Attendu d’ici le printemps 2024, l’Acte européen sur la liberté des médias est aujourd’hui dans les mains du Parlement et du Conseil de l’Union européenne. Rapporteur pour avis, l’eurodéputé français Geoffroy Didier (PPE, conservateur) nous fait part de ses attentes.

Geoffroy Didier
Membre du groupe Les Républicains, Geoffroy Didier est député européen depuis 2019. Crédits : Parlement européen

Présenté en septembre 2022 par la Commission européenne, le projet de règlement sur la liberté des médias (European Media Freedom Act, EMFA) vise à garantir le pluralisme et l’indépendance des médias. Au sein du Parlement européen, le vote de la commission compétente (Culture) est attendu en juillet 2023.

Mais le sujet intéresse également de près les commissions des Libertés civiles et du Marché intérieur. Rapporteur pour avis au sein de cette dernière, le député européen Geoffroy Didier précise ses attentes pour Touteleurope.eu.

Quelles sont pour vous les mesures phares du Media Freedom Act ?

Plusieurs peuvent être citées. Par exemple, la transparence sur la propriété des médias : les lecteurs et téléspectateurs doivent savoir qui est propriétaire du média, afin que celui-ci ne se cache pas derrière l’anonymat pour véhiculer une idéologie portant atteinte aux droits fondamentaux.

D’autre part, les médias français d’information générale sont très préoccupés par une meilleure mise en avant de leurs contenus. Avec une Smart TV par exemple, il est actuellement très difficile d’y accéder. Il arrive souvent que Netflix ou Amazon, qui ont payé pour cela, s’imposent dès l’accueil, inondent l’écran de publicités et soient accessibles par un simple bouton de la télécommande, au détriment des contenus d’information générale. Il y a donc un travail à mener pour mettre ces derniers en exergue, afin de garantir aux citoyens un accès libre et facile à une information pluraliste, d’ailleurs surveillée par les autorités de régulation.

• [Données fournies]:
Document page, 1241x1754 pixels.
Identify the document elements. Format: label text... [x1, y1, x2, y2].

* * *

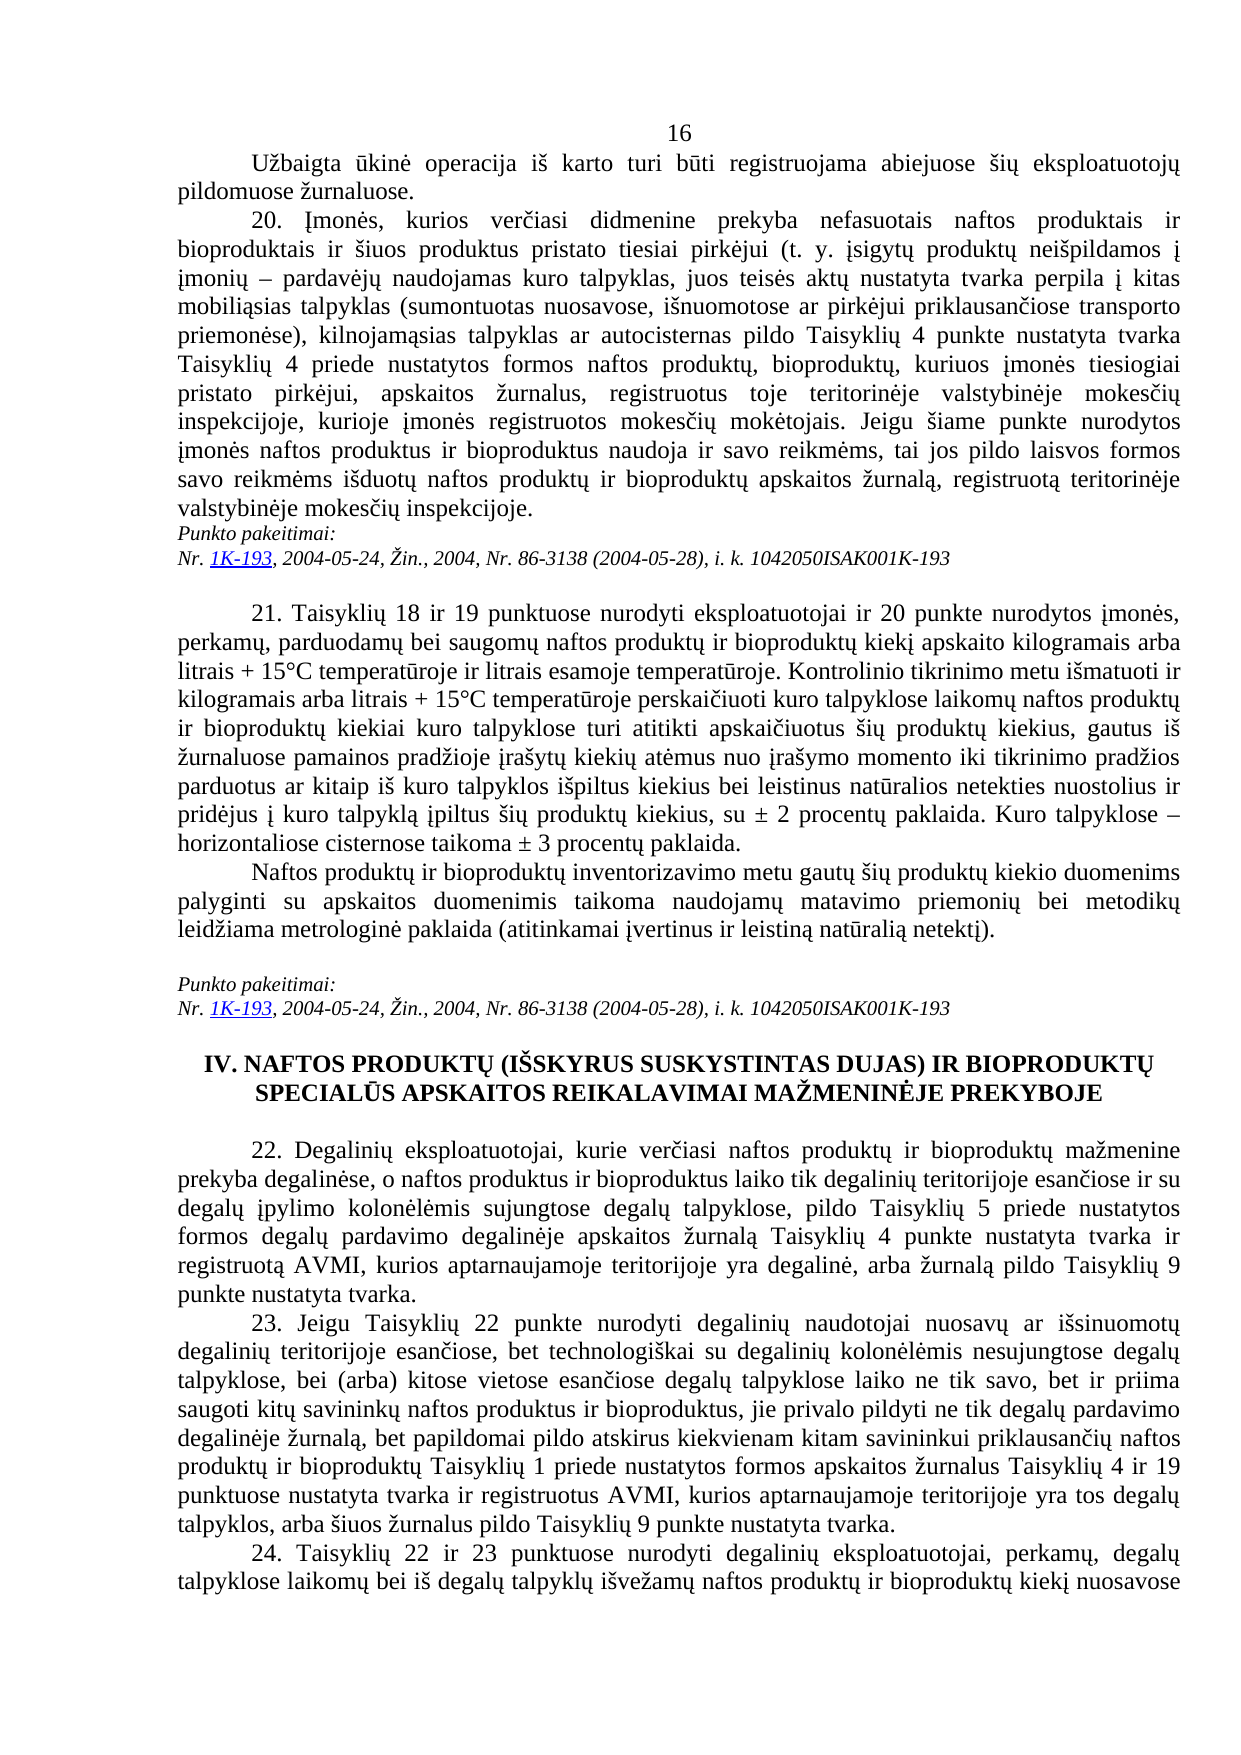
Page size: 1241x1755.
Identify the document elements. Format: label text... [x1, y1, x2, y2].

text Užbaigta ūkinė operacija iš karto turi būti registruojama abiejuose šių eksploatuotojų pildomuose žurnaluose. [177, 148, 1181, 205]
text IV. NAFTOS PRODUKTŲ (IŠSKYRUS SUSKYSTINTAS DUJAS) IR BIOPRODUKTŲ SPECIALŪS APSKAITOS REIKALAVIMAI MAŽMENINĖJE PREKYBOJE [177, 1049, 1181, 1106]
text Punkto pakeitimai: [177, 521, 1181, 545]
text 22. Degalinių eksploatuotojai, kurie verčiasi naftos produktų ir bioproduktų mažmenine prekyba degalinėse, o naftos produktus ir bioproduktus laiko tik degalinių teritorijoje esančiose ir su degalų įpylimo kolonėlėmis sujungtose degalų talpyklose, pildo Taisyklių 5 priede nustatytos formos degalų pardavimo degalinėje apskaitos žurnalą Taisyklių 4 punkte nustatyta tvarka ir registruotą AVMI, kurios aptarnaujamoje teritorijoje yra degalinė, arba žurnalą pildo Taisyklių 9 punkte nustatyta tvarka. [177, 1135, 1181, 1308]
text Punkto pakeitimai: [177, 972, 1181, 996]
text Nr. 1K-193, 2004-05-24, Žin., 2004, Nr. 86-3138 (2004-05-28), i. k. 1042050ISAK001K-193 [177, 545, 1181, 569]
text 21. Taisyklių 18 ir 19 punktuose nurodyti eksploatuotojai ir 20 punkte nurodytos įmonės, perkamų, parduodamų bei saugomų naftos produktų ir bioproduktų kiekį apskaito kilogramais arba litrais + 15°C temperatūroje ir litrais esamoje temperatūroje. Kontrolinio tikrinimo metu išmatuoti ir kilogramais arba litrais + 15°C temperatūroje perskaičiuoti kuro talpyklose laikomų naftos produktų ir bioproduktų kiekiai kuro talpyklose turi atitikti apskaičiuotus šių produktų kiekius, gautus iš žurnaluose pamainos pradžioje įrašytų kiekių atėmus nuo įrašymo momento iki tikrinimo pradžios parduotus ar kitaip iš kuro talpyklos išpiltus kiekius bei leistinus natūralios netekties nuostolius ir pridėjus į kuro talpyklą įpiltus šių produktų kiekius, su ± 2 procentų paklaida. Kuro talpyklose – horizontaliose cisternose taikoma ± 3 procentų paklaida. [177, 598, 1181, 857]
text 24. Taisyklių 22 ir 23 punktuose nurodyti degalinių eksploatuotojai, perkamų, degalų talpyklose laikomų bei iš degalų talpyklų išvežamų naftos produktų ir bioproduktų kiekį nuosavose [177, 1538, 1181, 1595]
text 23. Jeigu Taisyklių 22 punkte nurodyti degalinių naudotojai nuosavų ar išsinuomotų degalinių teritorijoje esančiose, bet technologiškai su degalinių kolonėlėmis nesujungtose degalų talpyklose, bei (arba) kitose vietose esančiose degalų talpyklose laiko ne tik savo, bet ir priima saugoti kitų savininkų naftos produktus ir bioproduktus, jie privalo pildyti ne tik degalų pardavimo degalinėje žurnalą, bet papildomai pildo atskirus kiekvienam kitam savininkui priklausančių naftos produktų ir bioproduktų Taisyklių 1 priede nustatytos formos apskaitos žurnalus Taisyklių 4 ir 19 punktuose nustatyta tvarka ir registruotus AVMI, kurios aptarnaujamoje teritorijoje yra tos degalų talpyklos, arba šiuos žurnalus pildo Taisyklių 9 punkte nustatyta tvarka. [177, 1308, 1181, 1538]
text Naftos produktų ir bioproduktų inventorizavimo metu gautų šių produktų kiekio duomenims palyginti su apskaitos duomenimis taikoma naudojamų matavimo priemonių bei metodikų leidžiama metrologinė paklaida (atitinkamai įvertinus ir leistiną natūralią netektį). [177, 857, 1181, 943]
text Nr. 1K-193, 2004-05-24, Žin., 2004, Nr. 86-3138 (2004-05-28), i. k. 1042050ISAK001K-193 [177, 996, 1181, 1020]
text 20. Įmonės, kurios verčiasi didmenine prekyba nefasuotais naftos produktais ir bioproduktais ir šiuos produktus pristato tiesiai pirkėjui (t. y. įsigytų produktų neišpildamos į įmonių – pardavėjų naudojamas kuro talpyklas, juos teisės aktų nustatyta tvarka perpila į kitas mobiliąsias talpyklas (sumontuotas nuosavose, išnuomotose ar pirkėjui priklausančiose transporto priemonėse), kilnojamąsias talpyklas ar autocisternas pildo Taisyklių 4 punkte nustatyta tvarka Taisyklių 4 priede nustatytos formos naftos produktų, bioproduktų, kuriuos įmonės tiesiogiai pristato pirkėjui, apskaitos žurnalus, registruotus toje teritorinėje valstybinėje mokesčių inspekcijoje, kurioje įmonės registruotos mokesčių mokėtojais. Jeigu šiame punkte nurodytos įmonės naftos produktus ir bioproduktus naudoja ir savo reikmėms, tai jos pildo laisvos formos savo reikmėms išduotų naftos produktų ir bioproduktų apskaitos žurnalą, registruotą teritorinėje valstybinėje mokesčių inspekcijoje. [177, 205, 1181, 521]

• [Vos consignes]:
A: Pouvez-vous réécrire sous forme de liste le paragraphe de l'entretien sur la liberté des médias qui commence par « D'autre part, les médias français d'information générale », en gardant ses faits principaux ?
B: Pouvez-vous poursuivre l'entretien sur la liberté des médias à partir de l'endroit où il s'arrête ?

• [Corrigé de l'exercice]:
A:
- Les médias français d'information générale veulent une meilleure mise en avant de leurs contenus.
- Sur une Smart TV, par exemple, ces contenus sont aujourd'hui très difficiles d'accès.
- Netflix ou Amazon, qui ont payé pour cela, s'imposent souvent dès l'accueil, inondent l'écran de publicités et sont accessibles par un simple bouton de la télécommande.
- Les contenus d'information générale sont ainsi désavantagés.
- Il faut donc les mettre en exergue pour garantir aux citoyens un accès libre et facile à une information pluraliste, surveillée par les autorités de régulation.

B:
Nous souhaitons adopter ce texte avant la fin de la législature actuelle (printemps 2024). Il permettrait d’ailleurs de souligner que l’action européenne a permis de mieux protéger les citoyens et garanti le pluralisme et la liberté de l’information, y compris face aux ingérences privées. Ces belles valeurs doivent être défendues par l’Europe, intelligemment et avec mesure.

Votre rapport sur le Media Freedom Act pourrait être adopté en juin par la commission du Marché intérieur : quelles sont ses priorités ?

Tout d’abord, la commission du Marché intérieur dont je suis le rapporteur a une compétence pour avis sur l’ensemble du texte. C’est un avis plus que consultatif : il influencera le rapport principal voté ultérieurement en commission de la Culture, et je participerai par la suite aux négociations avec le Conseil de l’Union européenne.

Du point de vue de la commission du Marché intérieur, l’angle principal du European Media Freedom Act est de fluidifier la diffusion de l’information au sein de l’UE. Cela reflète d’ailleurs la base légale choisie pour le texte, l’article 114 du TFUE [celui-ci permet à l’UE de rapprocher les dispositions des Etats en matière de marché intérieur, bien que le secteur des médias relève également de la politique culturelle sur laquelle l’UE n’a que de faibles compétences, NDLR].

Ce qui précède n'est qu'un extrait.